- [Assigned task] Take the data below. Output it exactly from its first line through the line containing "### [Tasks, microtasks, queues".

━━━━

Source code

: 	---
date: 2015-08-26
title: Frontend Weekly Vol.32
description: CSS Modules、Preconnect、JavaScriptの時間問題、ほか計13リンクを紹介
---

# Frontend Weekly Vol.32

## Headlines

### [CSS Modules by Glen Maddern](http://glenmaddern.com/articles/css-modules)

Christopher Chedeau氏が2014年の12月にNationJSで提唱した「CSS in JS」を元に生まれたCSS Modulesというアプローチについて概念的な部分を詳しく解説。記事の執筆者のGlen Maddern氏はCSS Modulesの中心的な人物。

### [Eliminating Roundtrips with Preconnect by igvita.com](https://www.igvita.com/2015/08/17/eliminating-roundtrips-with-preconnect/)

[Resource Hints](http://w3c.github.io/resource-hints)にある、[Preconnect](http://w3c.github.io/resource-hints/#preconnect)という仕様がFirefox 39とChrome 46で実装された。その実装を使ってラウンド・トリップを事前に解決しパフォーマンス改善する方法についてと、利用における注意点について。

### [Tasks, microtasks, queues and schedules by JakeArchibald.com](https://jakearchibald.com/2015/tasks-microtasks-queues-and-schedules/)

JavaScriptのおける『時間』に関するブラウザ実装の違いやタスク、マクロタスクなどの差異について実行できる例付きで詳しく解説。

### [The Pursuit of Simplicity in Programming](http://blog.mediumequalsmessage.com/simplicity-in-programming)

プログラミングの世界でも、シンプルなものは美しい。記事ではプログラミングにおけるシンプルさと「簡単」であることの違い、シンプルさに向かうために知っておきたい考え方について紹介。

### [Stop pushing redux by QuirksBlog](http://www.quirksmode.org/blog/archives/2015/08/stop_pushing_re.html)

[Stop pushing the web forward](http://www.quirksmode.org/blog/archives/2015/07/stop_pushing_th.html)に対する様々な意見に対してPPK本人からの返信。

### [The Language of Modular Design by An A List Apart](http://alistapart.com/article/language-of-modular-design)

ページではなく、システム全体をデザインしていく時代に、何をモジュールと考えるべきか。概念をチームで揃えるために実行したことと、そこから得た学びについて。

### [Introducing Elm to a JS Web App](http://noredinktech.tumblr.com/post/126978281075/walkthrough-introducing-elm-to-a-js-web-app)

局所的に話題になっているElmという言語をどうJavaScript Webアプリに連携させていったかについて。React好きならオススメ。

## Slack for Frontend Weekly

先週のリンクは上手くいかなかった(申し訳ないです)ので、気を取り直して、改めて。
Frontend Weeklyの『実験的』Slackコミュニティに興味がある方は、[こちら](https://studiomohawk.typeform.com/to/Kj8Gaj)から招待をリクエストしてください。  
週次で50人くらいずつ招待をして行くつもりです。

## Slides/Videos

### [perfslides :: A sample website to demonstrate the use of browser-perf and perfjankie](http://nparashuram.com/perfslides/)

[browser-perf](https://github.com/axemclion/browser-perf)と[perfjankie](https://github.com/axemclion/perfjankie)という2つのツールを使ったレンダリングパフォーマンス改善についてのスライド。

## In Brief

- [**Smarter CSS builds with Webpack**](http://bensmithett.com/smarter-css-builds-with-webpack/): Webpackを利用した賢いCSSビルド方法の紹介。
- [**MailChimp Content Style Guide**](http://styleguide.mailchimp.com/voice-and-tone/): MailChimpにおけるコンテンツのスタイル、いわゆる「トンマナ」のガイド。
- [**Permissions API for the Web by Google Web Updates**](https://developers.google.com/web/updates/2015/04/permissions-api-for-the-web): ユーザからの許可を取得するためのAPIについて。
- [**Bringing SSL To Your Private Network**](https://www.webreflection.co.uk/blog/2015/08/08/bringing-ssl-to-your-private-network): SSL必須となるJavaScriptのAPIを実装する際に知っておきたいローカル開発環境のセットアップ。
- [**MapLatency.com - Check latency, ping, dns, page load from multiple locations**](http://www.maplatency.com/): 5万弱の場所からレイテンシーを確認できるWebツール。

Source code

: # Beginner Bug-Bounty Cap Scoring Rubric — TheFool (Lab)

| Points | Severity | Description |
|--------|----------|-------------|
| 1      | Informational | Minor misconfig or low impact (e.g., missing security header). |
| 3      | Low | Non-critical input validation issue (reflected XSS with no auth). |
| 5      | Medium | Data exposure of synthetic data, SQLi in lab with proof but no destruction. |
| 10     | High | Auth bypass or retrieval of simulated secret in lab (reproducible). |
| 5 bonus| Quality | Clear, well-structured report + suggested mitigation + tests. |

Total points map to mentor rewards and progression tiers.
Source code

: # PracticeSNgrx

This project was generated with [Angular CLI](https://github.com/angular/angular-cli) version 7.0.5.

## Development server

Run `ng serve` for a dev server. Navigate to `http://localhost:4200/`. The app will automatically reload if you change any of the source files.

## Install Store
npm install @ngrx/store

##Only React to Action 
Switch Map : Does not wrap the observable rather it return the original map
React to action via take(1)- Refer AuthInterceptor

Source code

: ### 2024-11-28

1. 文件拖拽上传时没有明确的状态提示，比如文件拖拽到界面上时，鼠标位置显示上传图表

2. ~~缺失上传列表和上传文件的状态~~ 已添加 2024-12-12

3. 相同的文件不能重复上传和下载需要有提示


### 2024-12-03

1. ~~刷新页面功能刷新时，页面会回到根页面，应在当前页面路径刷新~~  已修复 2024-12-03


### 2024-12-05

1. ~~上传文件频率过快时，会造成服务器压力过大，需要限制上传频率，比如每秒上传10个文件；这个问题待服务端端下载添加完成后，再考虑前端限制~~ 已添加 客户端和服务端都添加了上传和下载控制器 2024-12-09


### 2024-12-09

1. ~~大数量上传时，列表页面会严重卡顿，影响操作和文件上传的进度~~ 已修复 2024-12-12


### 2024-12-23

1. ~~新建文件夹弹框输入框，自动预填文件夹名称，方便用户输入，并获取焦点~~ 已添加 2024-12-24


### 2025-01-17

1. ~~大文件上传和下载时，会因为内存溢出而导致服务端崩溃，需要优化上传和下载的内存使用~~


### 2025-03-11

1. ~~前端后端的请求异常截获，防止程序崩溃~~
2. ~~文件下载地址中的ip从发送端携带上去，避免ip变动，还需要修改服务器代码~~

━━━━

- [Completed task]
Source code

: 	---
date: 2015-08-26
title: Frontend Weekly Vol.32
description: CSS Modules、Preconnect、JavaScriptの時間問題、ほか計13リンクを紹介
---

# Frontend Weekly Vol.32

## Headlines

### [CSS Modules by Glen Maddern](http://glenmaddern.com/articles/css-modules)

Christopher Chedeau氏が2014年の12月にNationJSで提唱した「CSS in JS」を元に生まれたCSS Modulesというアプローチについて概念的な部分を詳しく解説。記事の執筆者のGlen Maddern氏はCSS Modulesの中心的な人物。

### [Eliminating Roundtrips with Preconnect by igvita.com](https://www.igvita.com/2015/08/17/eliminating-roundtrips-with-preconnect/)

[Resource Hints](http://w3c.github.io/resource-hints)にある、[Preconnect](http://w3c.github.io/resource-hints/#preconnect)という仕様がFirefox 39とChrome 46で実装された。その実装を使ってラウンド・トリップを事前に解決しパフォーマンス改善する方法についてと、利用における注意点について。

### [Tasks, microtasks, queues and schedules by JakeArchibald.com](https://jakearchibald.com/2015/tasks-microtasks-queues-and-schedules/)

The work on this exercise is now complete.